Universidade Federal de Minas Gerais - UFMG
A operação policial ocorrida na Universidade Federal de Minas Gerais
nesta semana é um alerta a todos que defendem uma universidade pública,
gratuita, de qualidade e socialmente referenciada. Com toda a
espetacularização que tem caracterizado as ações da Polícia Federal nos
últimos anos, com direito a trajes camuflados e fuzis, a operação na
UFMG acontece em um momento no qual ainda pairam suspeitas sobre
operação semelhante ocorrida há algum tempo na Universidade Federal de
Santa Catarina, e que teve poucos desdobramentos criminais
significativos, com exceção do suicídio do reitor daquela instituição.
Ao
se criticar o que aconteceu na UFSC e na UFMG (e tem acontecido em
menor escala, em outras instituições país afora, como relatam colegas)

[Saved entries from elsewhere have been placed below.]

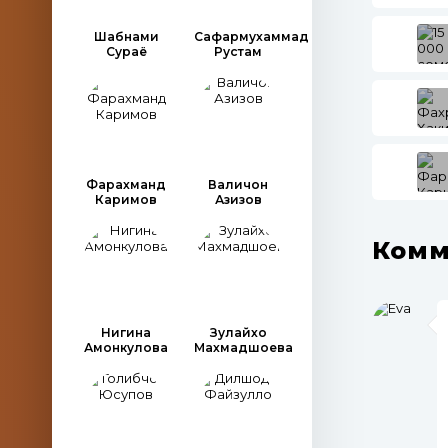
Шабнами
Сафармухаммад
Сураё
Рустам
Фарахманд
Валичон
Каримов
Азизов
Комм
Нигина
Зулайхо
Амонкулова
Махмадшоева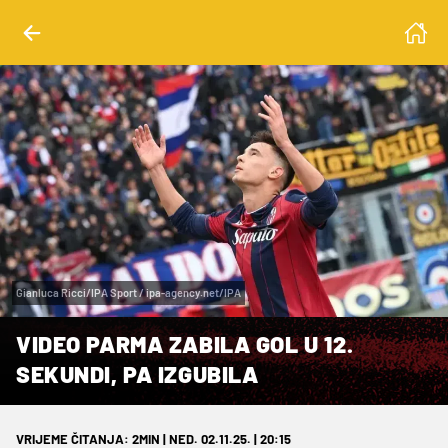
Gianluca Ricci/IPA Sport / ipa-agency.net/IPA
VIDEO PARMA ZABILA GOL U 12.
SEKUNDI, PA IZGUBILA
VRIJEME ČITANJA: 2MIN | NED. 02.11.25. | 20:15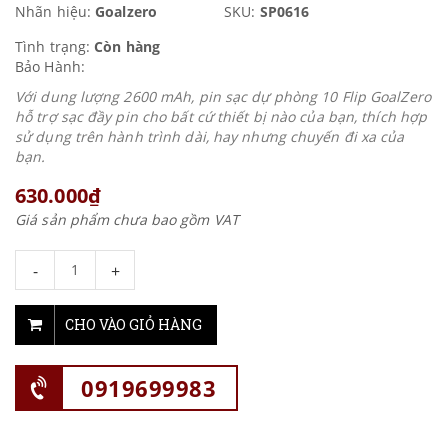
Nhãn hiệu:
Goalzero
SKU:
SP0616
Tình trạng:
Còn hàng
Bảo Hành:
Với dung lượng 2600 mAh, pin sạc dự phòng 10 Flip GoalZero
hỗ trợ sạc đầy pin cho bất cứ thiết bị nào của bạn, thích hợp
sử dụng trên hành trình dài, hay nhưng chuyến đi xa của
bạn.
630.000₫
Giá sản phẩm chưa bao gồm VAT
-
+
CHO VÀO GIỎ HÀNG
0919699983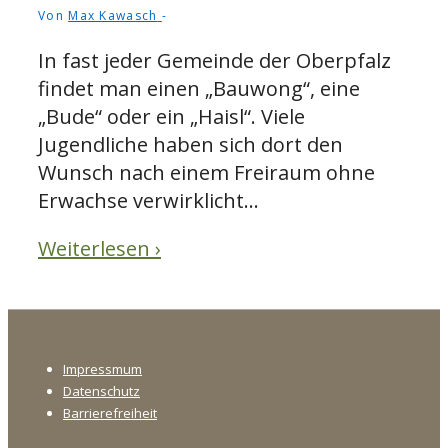
Von
Max Kawasch
In fast jeder Gemeinde der Oberpfalz
findet man einen „Bauwong“, eine
„Bude“ oder ein „Haisl“. Viele
Jugendliche haben sich dort den
Wunsch nach einem Freiraum ohne
Erwachse verwirklicht…
Weiterlesen ›
Footer-
Impressmum
Menü
Datenschutz
Barrierefreiheit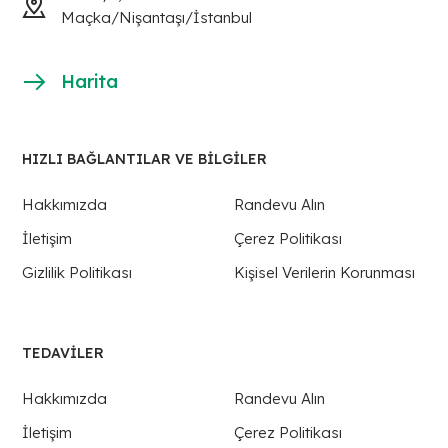
Maçka/Nişantaşı/İstanbul
Harita
HIZLI BAĞLANTILAR VE BİLGİLER
Hakkımızda
Randevu Alın
İletişim
Çerez Politikası
Gizlilik Politikası
Kişisel Verilerin Korunması
TEDAVILER
Hakkımızda
Randevu Alın
İletişim
Çerez Politikası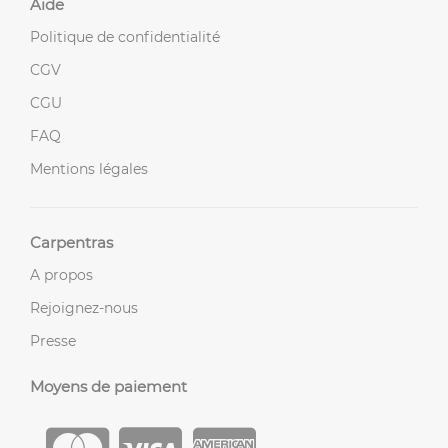
Aide
Politique de confidentialité
CGV
CGU
FAQ
Mentions légales
Carpentras
A propos
Rejoignez-nous
Presse
Moyens de paiement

não se pretende estabelecer a universidade como um território isento da
jurisdição do Estado. Mais do que isso: como espaço social, como
instituição burocrática, como comunidade humana a universidade não está
isenta da ocorrência de crimes e outras irregularidades.
Também
não se ignora que o que acontece hoje nas universidades, que acontece
há alguns anos com a classe política e empresarial, é o que acontece há
séculos com os pobres e pretos desse país. É cinismo dizer que o estado
de direito passou a ser afrontado desde a Lava Jato, desde o golpe,
desde as ações policiais na UFSC e na UFMG. Talvez seja possível dizer
que o fenômeno autoritário ganhou outra dimensão; mas é igualmente
cínico comemorar a “democratização” da injustiça e do arbítrio como
sinal de um país melhor.
Trata-se apenas de exigir que as ações policiais e judiciais obedeçam ao devido procedimento legal; que seus efeitos simbólicos estigmatizantes e criminalizantes sejam evitados por uma postura institucional objetiva, prudente e discreta; que seja respeitada a presunção de inocência no âmbito processual e também da imprensa.
O
problema é que muitos dos que se veem agora acuados pelo autoritarismo
policial, judicial e midiático ignoraram por muito tempo – quando não
aplaudiram – a prática desses abusos estatais e da imprensa contra os
mais pobres e vulneráveis, ou contra seus inimigos políticos. O
problema, no fim das contas, é que nunca levamos a sério essa coisa de
democracia, direitos humanos, devido processo legal, etc.
A
administração universitária nas instituições públicas é um desafio
enorme: burocrática, pouco funcional, engessada pelo formalismo e pela
carência dos recursos materiais e humanos necessários à missão da
universidade pública. Ainda assim, ela é assumida por docentes que, com
raras exceções, recebem por isso gratificações inversamente
proporcionais ao volume de trabalho e da responsabilidade que os cargos
de direção na universidade exigem. Além disso, assumir essas funções
muitas vezes significa sacrificar nossas atividades centrais: a docência
e a pesquisa.
Não
tenho dúvidas de que entre esses docentes haja aqueles que se
aproveitam desses cargos para práticas ilícitas ou no mínimo pouco
republicanas – como em toda instituição. E como em toda a administração
pública, a irracionalidade das regras de contratação pública, além de
dificultarem o bom emprego dos recursos financeiros, estão longe de
garantirem, por si só, a lisura da gestão. Quem já conduziu licitações e
geriu contratos na administração pública sabe disso. Os controles
externos, igualmente formalistas e irracionais que se impõem sobre a
administração pública, além de não serem capazes de impedirem desvios e
abusos, podem muitas vezes gerar injustiças quando exercidos por
instituições de controle elas mesmas pouco submetidas a controles
sociais eficazes.
Quem
já trabalhou na administração pública sabe que a cada assinatura sua em
um documento, especialmente se for uma ordenação de despesa, aumenta o
risco de sua submissão eventual e futura a um procedimento apuratório
que será no mínimo lento e cansativo, quando não espetacularizado e
massacrante. Quem se dedica à gestão da universidade sabe dos desafios e
dos riscos da atividade, e do pouco retorno que não seja a certeza de
estar contribuindo para a defesa cada vez mais difícil da universidade
pública e da sua missão política e social. Em um cenário de
anti-intelectualismo, desmonte da educação pública e ajuste fiscal
regressivo, a invasão da universidade por forças policiais e
procedimentos coercitivos e espetacularizados só torna tudo mais
difícil.
Frederico de Almeida é cientista político e professor na Unicamp.